If you were a confirmed case, you were not sent back home.
You were going straight to an isolation center (gym/school/ etc)
This is bc in China, est suggest that 75-80% of transmission was in family clusters.
The next key point was around contact tracing.
This depended on both testing and tracking contacts and their exposures.
South Korea did this exceptionally well & they did it fast.
By March, they had run the equivalent (corrected for US population) of 2.3 million #covid19 tests.
The US at that same point in time had run fewer than 9,000.
If you even had possible exposure, you were quarantined.
A GPS tracker told police if you violated this.
If you did, you had an $8000 fine coming your way.
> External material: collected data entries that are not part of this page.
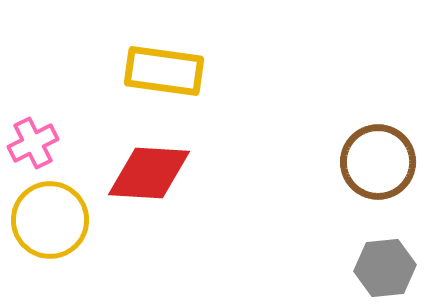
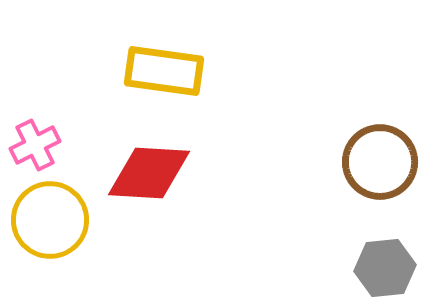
pink cross: moved 2 px right, 2 px down
brown circle: moved 2 px right
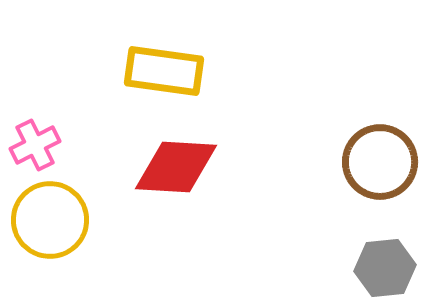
red diamond: moved 27 px right, 6 px up
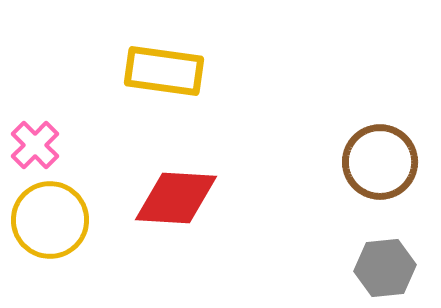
pink cross: rotated 18 degrees counterclockwise
red diamond: moved 31 px down
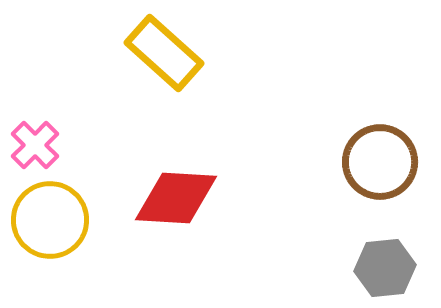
yellow rectangle: moved 18 px up; rotated 34 degrees clockwise
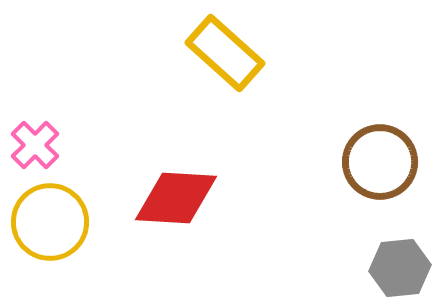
yellow rectangle: moved 61 px right
yellow circle: moved 2 px down
gray hexagon: moved 15 px right
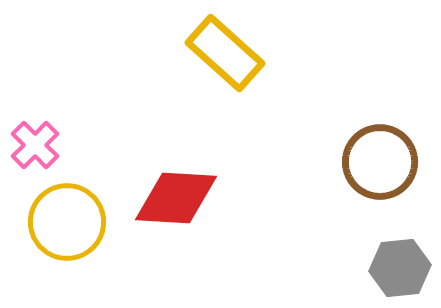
yellow circle: moved 17 px right
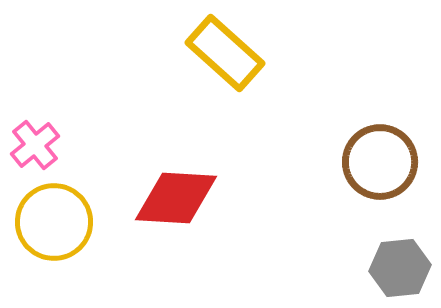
pink cross: rotated 6 degrees clockwise
yellow circle: moved 13 px left
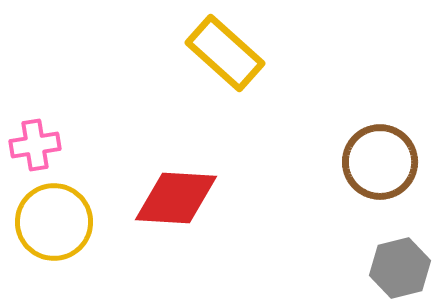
pink cross: rotated 30 degrees clockwise
gray hexagon: rotated 8 degrees counterclockwise
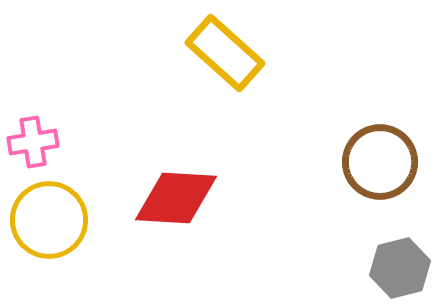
pink cross: moved 2 px left, 3 px up
yellow circle: moved 5 px left, 2 px up
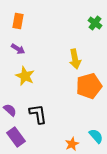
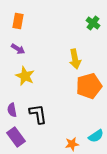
green cross: moved 2 px left
purple semicircle: moved 2 px right; rotated 144 degrees counterclockwise
cyan semicircle: rotated 98 degrees clockwise
orange star: rotated 16 degrees clockwise
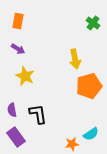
cyan semicircle: moved 5 px left, 2 px up
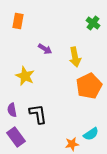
purple arrow: moved 27 px right
yellow arrow: moved 2 px up
orange pentagon: rotated 10 degrees counterclockwise
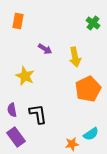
orange pentagon: moved 1 px left, 3 px down
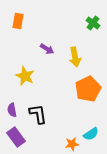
purple arrow: moved 2 px right
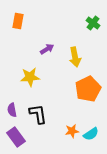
purple arrow: rotated 64 degrees counterclockwise
yellow star: moved 5 px right, 1 px down; rotated 30 degrees counterclockwise
orange star: moved 13 px up
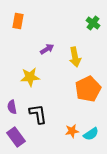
purple semicircle: moved 3 px up
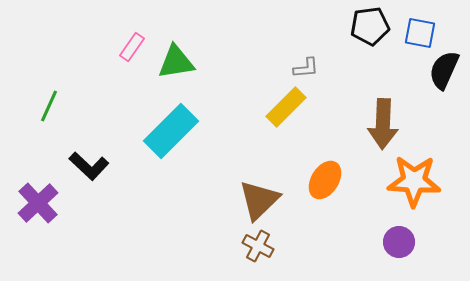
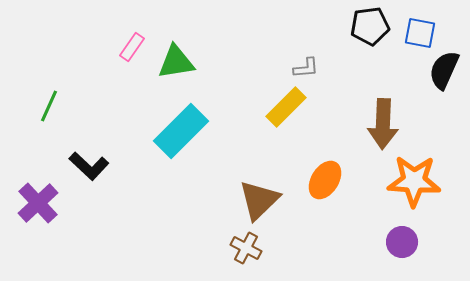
cyan rectangle: moved 10 px right
purple circle: moved 3 px right
brown cross: moved 12 px left, 2 px down
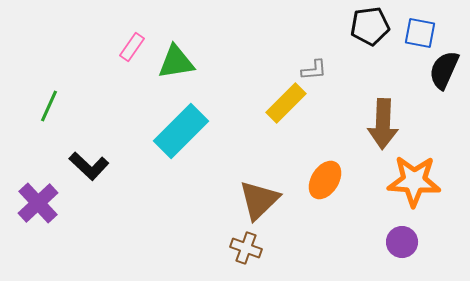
gray L-shape: moved 8 px right, 2 px down
yellow rectangle: moved 4 px up
brown cross: rotated 8 degrees counterclockwise
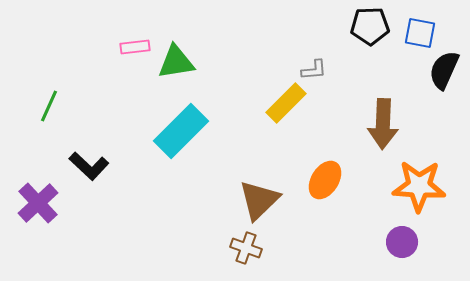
black pentagon: rotated 6 degrees clockwise
pink rectangle: moved 3 px right; rotated 48 degrees clockwise
orange star: moved 5 px right, 5 px down
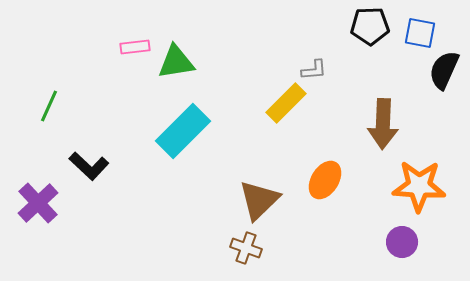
cyan rectangle: moved 2 px right
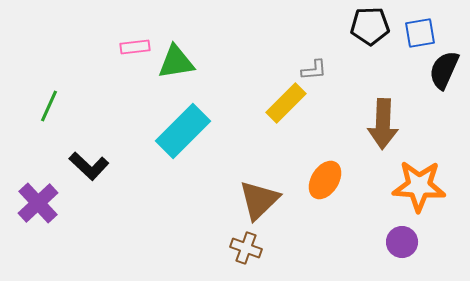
blue square: rotated 20 degrees counterclockwise
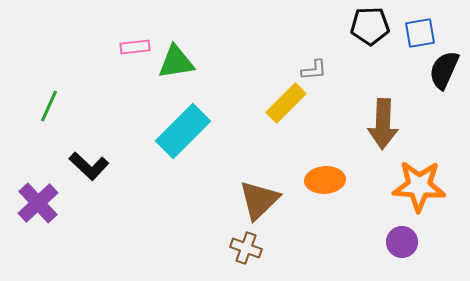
orange ellipse: rotated 54 degrees clockwise
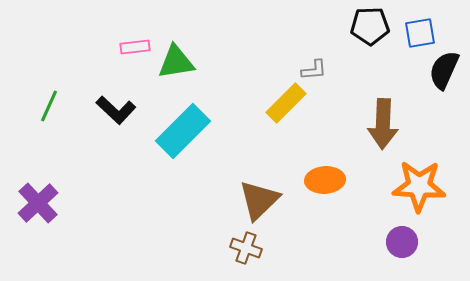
black L-shape: moved 27 px right, 56 px up
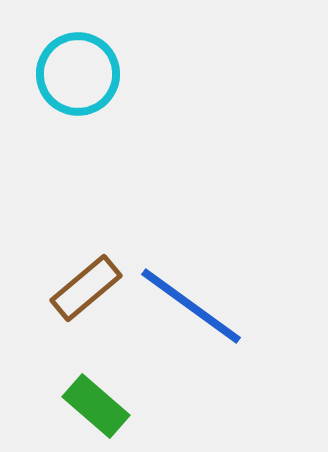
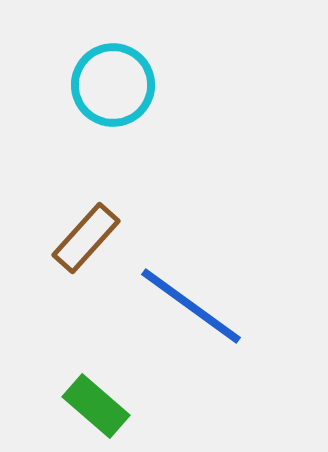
cyan circle: moved 35 px right, 11 px down
brown rectangle: moved 50 px up; rotated 8 degrees counterclockwise
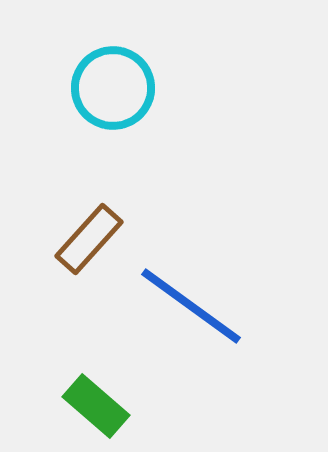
cyan circle: moved 3 px down
brown rectangle: moved 3 px right, 1 px down
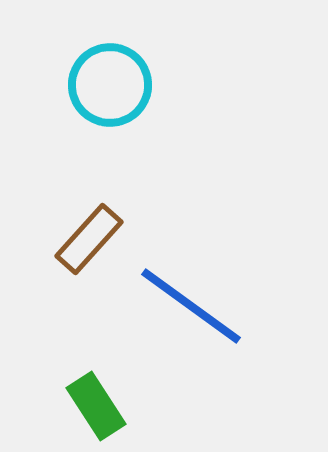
cyan circle: moved 3 px left, 3 px up
green rectangle: rotated 16 degrees clockwise
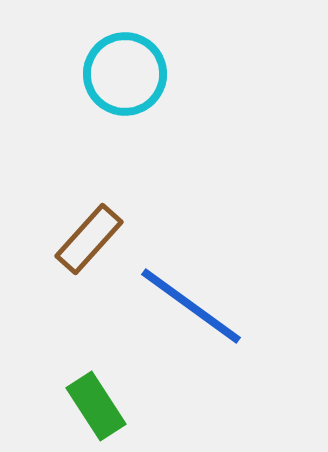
cyan circle: moved 15 px right, 11 px up
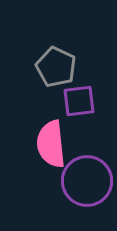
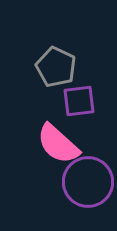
pink semicircle: moved 7 px right; rotated 42 degrees counterclockwise
purple circle: moved 1 px right, 1 px down
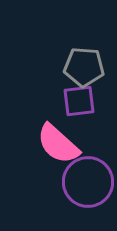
gray pentagon: moved 28 px right; rotated 21 degrees counterclockwise
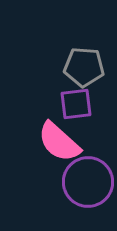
purple square: moved 3 px left, 3 px down
pink semicircle: moved 1 px right, 2 px up
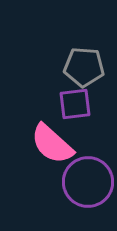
purple square: moved 1 px left
pink semicircle: moved 7 px left, 2 px down
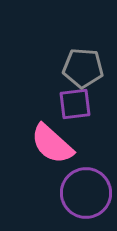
gray pentagon: moved 1 px left, 1 px down
purple circle: moved 2 px left, 11 px down
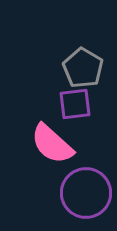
gray pentagon: rotated 27 degrees clockwise
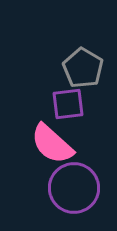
purple square: moved 7 px left
purple circle: moved 12 px left, 5 px up
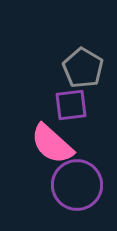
purple square: moved 3 px right, 1 px down
purple circle: moved 3 px right, 3 px up
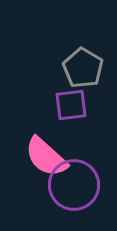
pink semicircle: moved 6 px left, 13 px down
purple circle: moved 3 px left
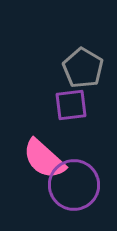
pink semicircle: moved 2 px left, 2 px down
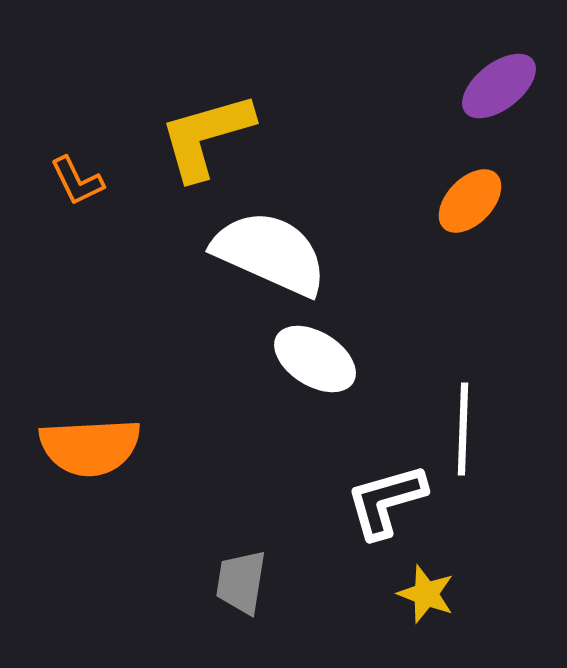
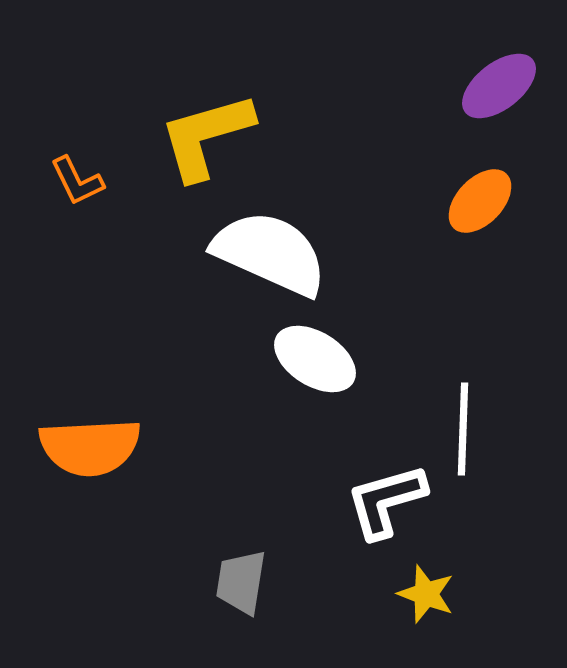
orange ellipse: moved 10 px right
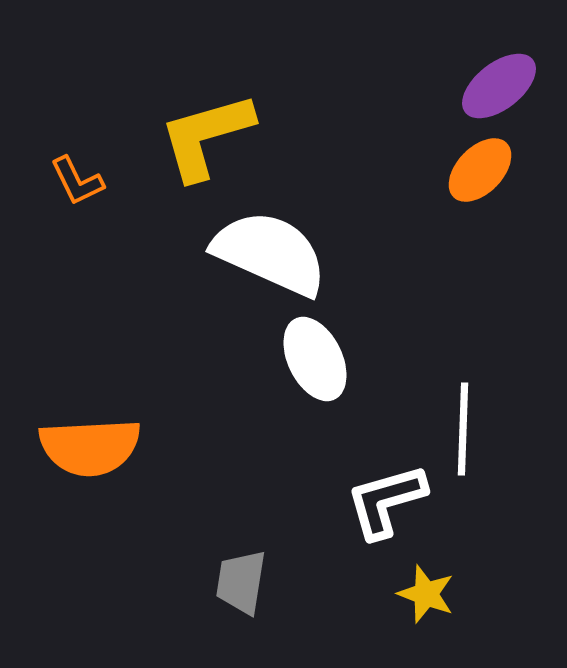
orange ellipse: moved 31 px up
white ellipse: rotated 32 degrees clockwise
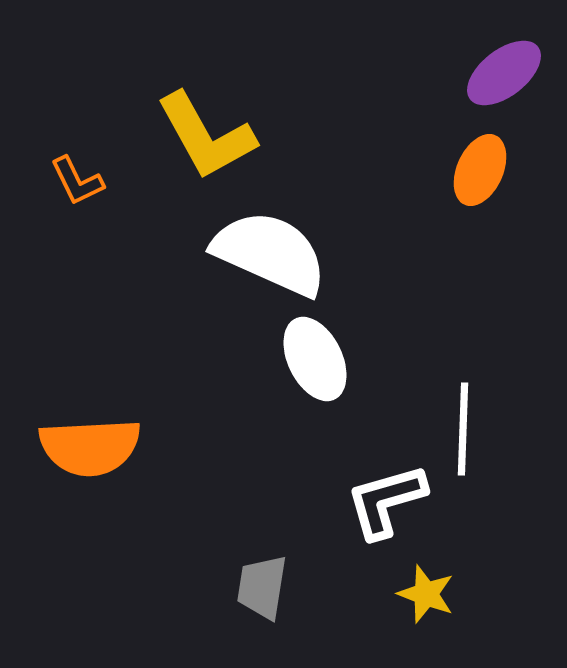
purple ellipse: moved 5 px right, 13 px up
yellow L-shape: rotated 103 degrees counterclockwise
orange ellipse: rotated 20 degrees counterclockwise
gray trapezoid: moved 21 px right, 5 px down
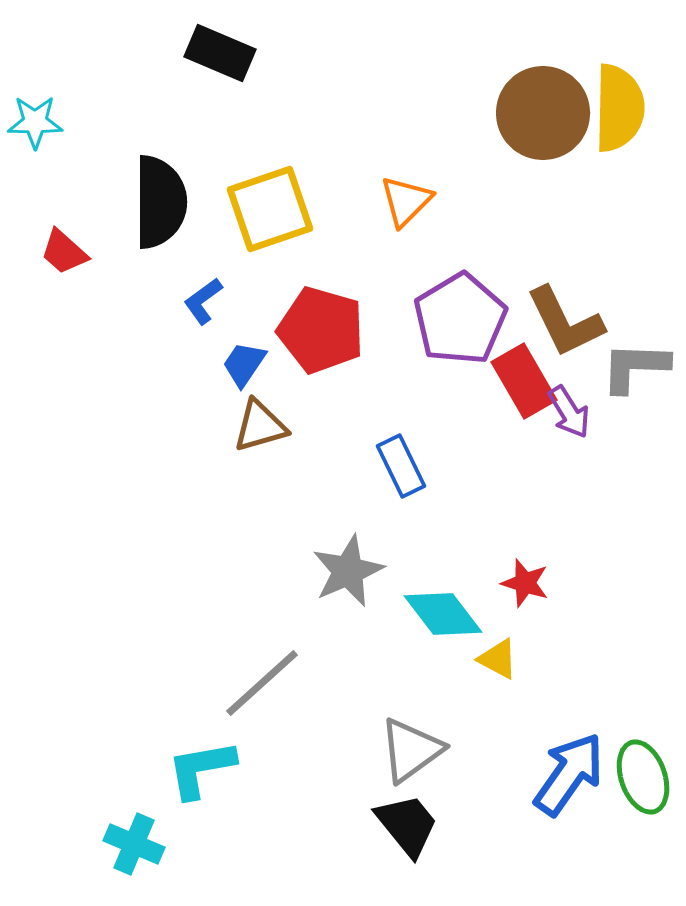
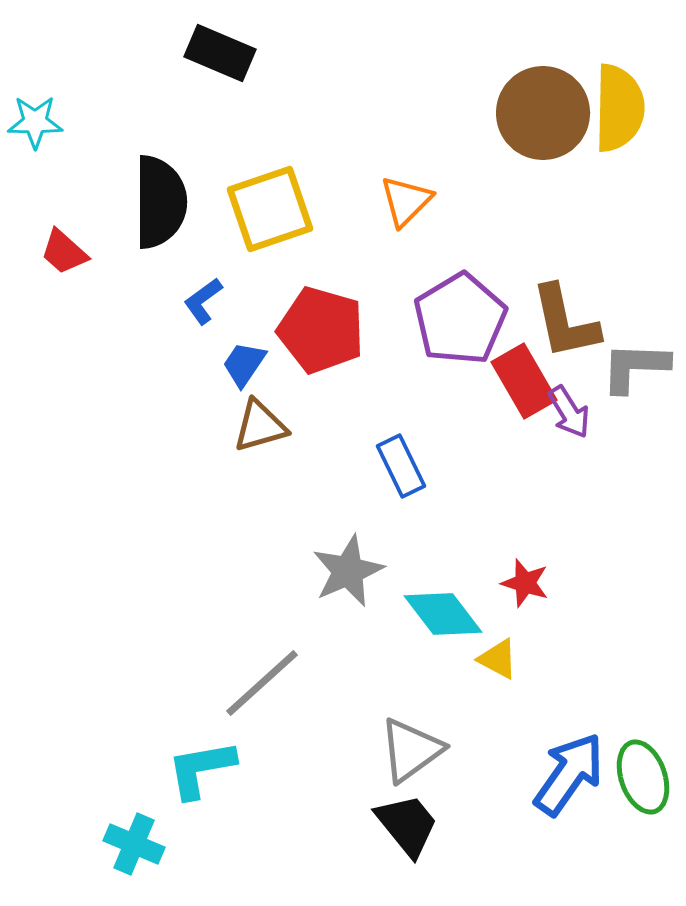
brown L-shape: rotated 14 degrees clockwise
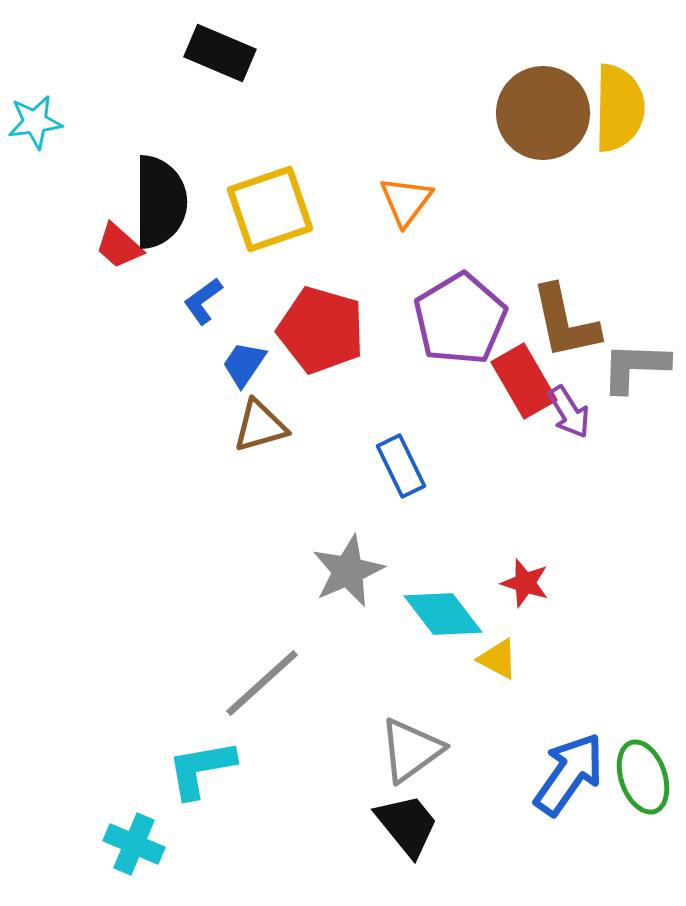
cyan star: rotated 8 degrees counterclockwise
orange triangle: rotated 8 degrees counterclockwise
red trapezoid: moved 55 px right, 6 px up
Here, we are only now starting to check temperatures and that too largely only in hospital settings.
In China, your temperature was checked in buses, subways, restaurants-- basically multiple times per day, every day, everywhere.
If you had a fever, you were sent to a fever clinic (separate from normal hospitals).
You had your temperature checked again, & were put in a CT scanner.
If your scan was negative, you were sent home.
If positive, you were tested for #Covid19 & waited for results.
Everyone wore masks. Part of this was to prevent transmission.
But part of it was also to reduce stigma against the sick.
If only the sick wear masks, they may be hesitant.
But if everyone does, then no one is missed.
It was truly a “all hands on deck” effort.
The government literally started a “Fight On, Wuhan! Fight On, China!” campaign.
40,000 workers were sent to Wuhan to help after it was put in lockdown.
Take Wuhan for example. The entire city was shutdown when there were only 500 cases and 17 deaths.
Here, things have moved much slower, and interstate travel continues despite many more cases.
We are where we are & who we are.
But this doesn't mean we can't do more, or move faster, both in the government and in the hospital.
And while we preserve our individual rights, we need to use them the right way.